## Task item:
Scan the records for the word "Gulfi". Report each line where it occurs.

## Dataset entries:

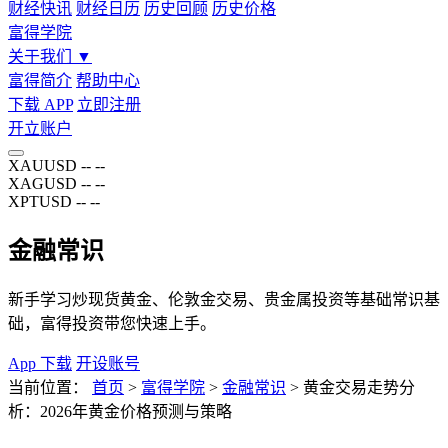
财经快讯
财经日历
历史回顾
历史价格
富得学院
关于我们
▼
富得简介
帮助中心
下载 APP
立即注册
开立账户
XAUUSD
--
--
XAGUSD
--
--
XPTUSD
--
--
金融常识
新手学习炒现货黄金、伦敦金交易、贵金属投资等基础常识基
础，富得投资带您快速上手。
App 下载
开设账号
当前位置：
首页
>
富得学院
>
金融常识
>
黄金交易走势分
析：2026年黄金价格预测与策略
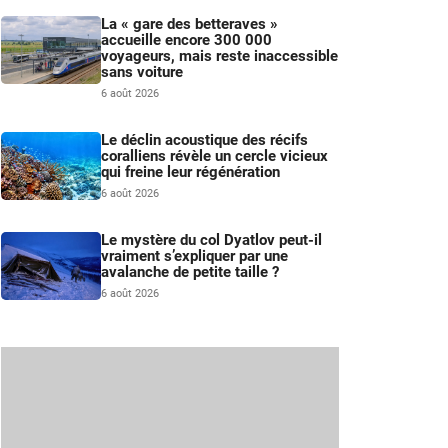
La « gare des betteraves »
accueille encore 300 000
voyageurs, mais reste inaccessible
sans voiture
6 août 2026
Le déclin acoustique des récifs
coralliens révèle un cercle vicieux
qui freine leur régénération
6 août 2026
Le mystère du col Dyatlov peut-il
vraiment s’expliquer par une
avalanche de petite taille ?
6 août 2026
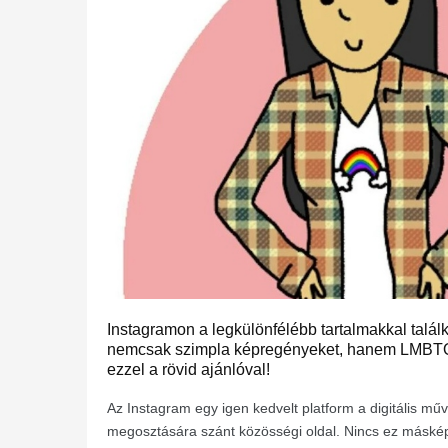
Instagramon a legkülönfélébb tartalmakkal talál
nemcsak szimpla képregényeket, hanem LMBTQ 
ezzel a rövid ajánlóval!
Az Instagram egy igen kedvelt platform a digitális mű
megosztására szánt közösségi oldal. Nincs ez másk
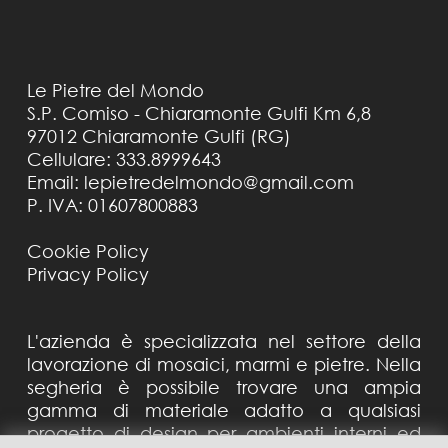
Le Pietre del Mondo
S.P. Comiso - Chiaramonte Gulfi Km 6,8
97012 Chiaramonte Gulfi (RG)
Cellulare: 333.8999643
Email: lepietredelmondo@gmail.com
P. IVA: 01607800883
Cookie Policy
Privacy Policy
L'azienda è specializzata nel settore della
lavorazione di mosaici, marmi e pietre. Nella
segheria è possibile trovare una ampia
gamma di materiale adatto a qualsiasi
progetto di design per ambienti interni ed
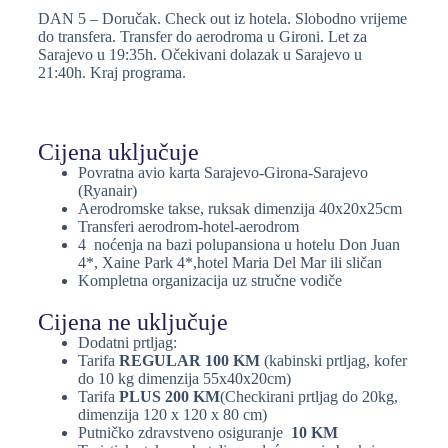
DAN 5 – Doručak. Check out iz hotela. Slobodno vrijeme
do transfera. Transfer do aerodroma u Gironi. Let za
Sarajevo u 19:35h. Očekivani dolazak u Sarajevo u
21:40h. Kraj programa.
Cijena uključuje
Povratna avio karta Sarajevo-Girona-Sarajevo
(Ryanair)
Aerodromske takse, ruksak dimenzija 40x20x25cm
Transferi aerodrom-hotel-aerodrom
4 noćenja na bazi polupansiona u hotelu Don Juan
4*, Xaine Park 4*,hotel Maria Del Mar ili sličan
Kompletna organizacija uz stručne vodiče
Cijena ne uključuje
Dodatni prtljag:
Tarifa
REGULAR 100 KM
(kabinski prtljag, kofer
do 10 kg dimenzija 55x40x20cm)
Tarifa
PLUS 200 KM
(Checkirani prtljag do 20kg,
dimenzija 120 x 120 x 80 cm)
Putničko zdravstveno osiguranje
10 KM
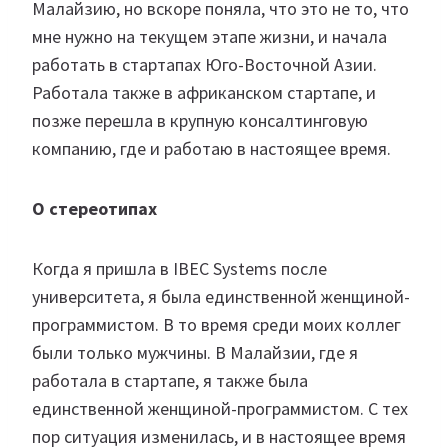
Малайзию, но вскоре поняла, что это не то, что
мне нужно на текущем этапе жизни, и начала
работать в стартапах Юго-Восточной Азии.
Работала также в африканском стартапе, и
позже перешла в крупную консалтинговую
компанию, где и работаю в настоящее время.
О стереотипах
Когда я пришла в IBEC Systems после
университета, я была единственной женщиной-
программистом. В то время среди моих коллег
были только мужчины. В Малайзии, где я
работала в стартапе, я также была
единственной женщиной-программистом. С тех
пор ситуация изменилась, и в настоящее время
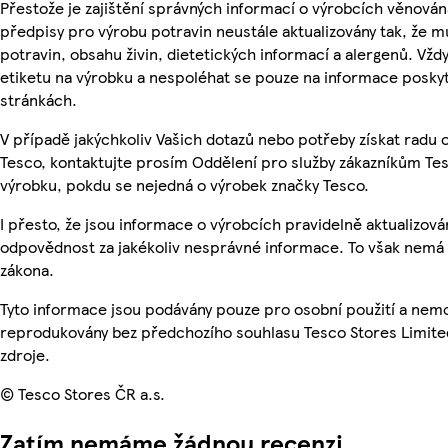
Přestože je zajištění správných informací o výrobcích věnován
předpisy pro výrobu potravin neustále aktualizovány tak, že m
potravin, obsahu živin, dietetických informací a alergenů. Vždy
etiketu na výrobku a nespoléhat se pouze na informace posky
stránkách.
V případě jakýchkoliv Vašich dotazů nebo potřeby získat radu
Tesco, kontaktujte prosím Oddělení pro služby zákazníkům T
výrobku, pokdu se nejedná o výrobek značky Tesco.
I přesto, že jsou informace o výrobcích pravidelně aktualizo
odpovědnost za jakékoliv nesprávné informace. To však nemá v
zákona.
Tyto informace jsou podávány pouze pro osobní použití a nemo
reprodukovány bez předchozího souhlasu Tesco Stores Limite
zdroje.
© Tesco Stores ČR a.s.
Zatím nemáme žádnou recenzi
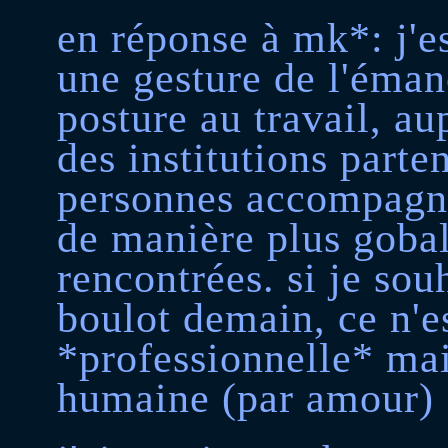
en réponse à mk*: j'e
une gesture de l'éman
posture au travail, a
des institutions parte
personnes accompagnée
de manière plus gobal
rencontrées. si je sou
boulot demain, ce n'e
*professionnelle* ma
humaine (par amour)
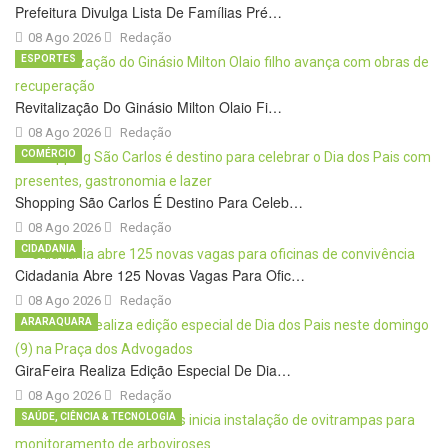
Prefeitura Divulga Lista De Famílias Pré…
08 Ago 2026
Redação
ESPORTES
Revitalização Do Ginásio Milton Olaio Fi…
08 Ago 2026
Redação
COMÉRCIO
Shopping São Carlos É Destino Para Celeb…
08 Ago 2026
Redação
CIDADANIA
Cidadania Abre 125 Novas Vagas Para Ofic…
08 Ago 2026
Redação
ARARAQUARA
GiraFeira Realiza Edição Especial De Dia…
08 Ago 2026
Redação
SAÚDE, CIÊNCIA & TECNOLOGIA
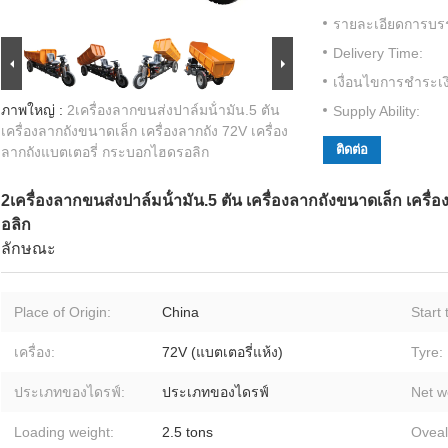
รายละเอียดการบรร
Delivery Time:
เงื่อนไขการชำระเง
ภาพใหญ่ :
2เครื่องลากขนส่งปาล์มน้ํามัน.5 ตัน
Supply Ability:
เครื่องลากถังขนาดเล็ก เครื่องลากถัง 72V เครื่อง
ติดต่อ
ลากถังแบตเตอรี่ กระบอกไฮดรอลิก
2เครื่องลากขนส่งปาล์มน้ํามัน.5 ตัน เครื่องลากถังขนาดเล็ก เครื
อลิก
ลักษณะ
Place of Origin:
China
Start 
เครื่อง:
72V (แบตเตอรี่แห้ง)
Tyre:
ประเภทของไดรฟ์:
ประเภทของไดรฟ์
Net w
Loading weight:
2.5 tons
Oveall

## Problem solution:
S.P. Comiso - Chiaramonte Gulfi Km 6,8
97012 Chiaramonte Gulfi (RG)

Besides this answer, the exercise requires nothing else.